• HOW TO COMPLETE THIS TASK
Every entry must be transcribed exactly as written.

--- SOURCE MATERIAL ---

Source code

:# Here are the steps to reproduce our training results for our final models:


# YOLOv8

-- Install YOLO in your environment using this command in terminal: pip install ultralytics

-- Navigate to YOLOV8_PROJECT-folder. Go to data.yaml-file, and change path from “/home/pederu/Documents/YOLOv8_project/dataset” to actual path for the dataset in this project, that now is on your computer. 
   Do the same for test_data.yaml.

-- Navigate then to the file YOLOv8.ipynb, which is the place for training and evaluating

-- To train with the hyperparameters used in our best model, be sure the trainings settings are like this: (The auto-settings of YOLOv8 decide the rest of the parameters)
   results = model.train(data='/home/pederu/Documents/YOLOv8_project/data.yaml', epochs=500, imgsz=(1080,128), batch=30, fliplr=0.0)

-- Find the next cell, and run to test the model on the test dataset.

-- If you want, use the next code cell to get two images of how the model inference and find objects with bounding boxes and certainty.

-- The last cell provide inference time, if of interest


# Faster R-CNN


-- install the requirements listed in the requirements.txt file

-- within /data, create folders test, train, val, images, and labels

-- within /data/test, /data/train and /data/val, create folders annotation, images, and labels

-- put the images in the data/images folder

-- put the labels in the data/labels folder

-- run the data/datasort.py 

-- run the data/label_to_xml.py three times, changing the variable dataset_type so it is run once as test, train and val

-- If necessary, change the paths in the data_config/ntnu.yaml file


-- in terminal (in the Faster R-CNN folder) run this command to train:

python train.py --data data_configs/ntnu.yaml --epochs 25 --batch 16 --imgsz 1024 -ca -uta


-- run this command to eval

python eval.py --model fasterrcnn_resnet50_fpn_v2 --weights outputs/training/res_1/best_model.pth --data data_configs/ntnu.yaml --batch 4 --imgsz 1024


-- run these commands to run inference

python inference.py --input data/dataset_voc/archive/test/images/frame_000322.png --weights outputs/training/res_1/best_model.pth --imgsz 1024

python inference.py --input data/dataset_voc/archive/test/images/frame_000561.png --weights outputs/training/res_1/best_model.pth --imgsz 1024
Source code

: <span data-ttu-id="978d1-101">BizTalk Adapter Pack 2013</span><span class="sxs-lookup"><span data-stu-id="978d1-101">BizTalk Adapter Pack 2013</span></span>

---

• RESULT FOR THIS TASK
Source code

:# Here are the steps to reproduce our training results for our final models:


# YOLOv8

-- Install YOLO in your environment using this command in terminal: pip install ultralytics

-- Navigate to YOLOV8_PROJECT-folder. Go to data.yaml-file, and change path from “/home/pederu/Documents/YOLOv8_project/dataset” to actual path for the dataset in this project, that now is on your computer. 
   Do the same for test_data.yaml.

-- Navigate then to the file YOLOv8.ipynb, which is the place for training and evaluating

-- To train with the hyperparameters used in our best model, be sure the trainings settings are like this: (The auto-settings of YOLOv8 decide the rest of the parameters)
   results = model.train(data='/home/pederu/Documents/YOLOv8_project/data.yaml', epochs=500, imgsz=(1080,128), batch=30, fliplr=0.0)

-- Find the next cell, and run to test the model on the test dataset.

-- If you want, use the next code cell to get two images of how the model inference and find objects with bounding boxes and certainty.

-- The last cell provide inference time, if of interest


# Faster R-CNN


-- install the requirements listed in the requirements.txt file

-- within /data, create folders test, train, val, images, and labels

-- within /data/test, /data/train and /data/val, create folders annotation, images, and labels

-- put the images in the data/images folder

-- put the labels in the data/labels folder

-- run the data/datasort.py 

-- run the data/label_to_xml.py three times, changing the variable dataset_type so it is run once as test, train and val

-- If necessary, change the paths in the data_config/ntnu.yaml file


-- in terminal (in the Faster R-CNN folder) run this command to train:

python train.py --data data_configs/ntnu.yaml --epochs 25 --batch 16 --imgsz 1024 -ca -uta


-- run this command to eval

python eval.py --model fasterrcnn_resnet50_fpn_v2 --weights outputs/training/res_1/best_model.pth --data data_configs/ntnu.yaml --batch 4 --imgsz 1024


-- run these commands to run inference

python inference.py --input data/dataset_voc/archive/test/images/frame_000322.png --weights outputs/training/res_1/best_model.pth --imgsz 1024

python inference.py --input data/dataset_voc/archive/test/images/frame_000561.png --weights outputs/training/res_1/best_model.pth --imgsz 1024
Source code

: <span data-ttu-id="978d1-101">BizTalk Adapter Pack 2013</span><span class="sxs-lookup"><span data-stu-id="978d1-101">BizTalk Adapter Pack 2013</span></span>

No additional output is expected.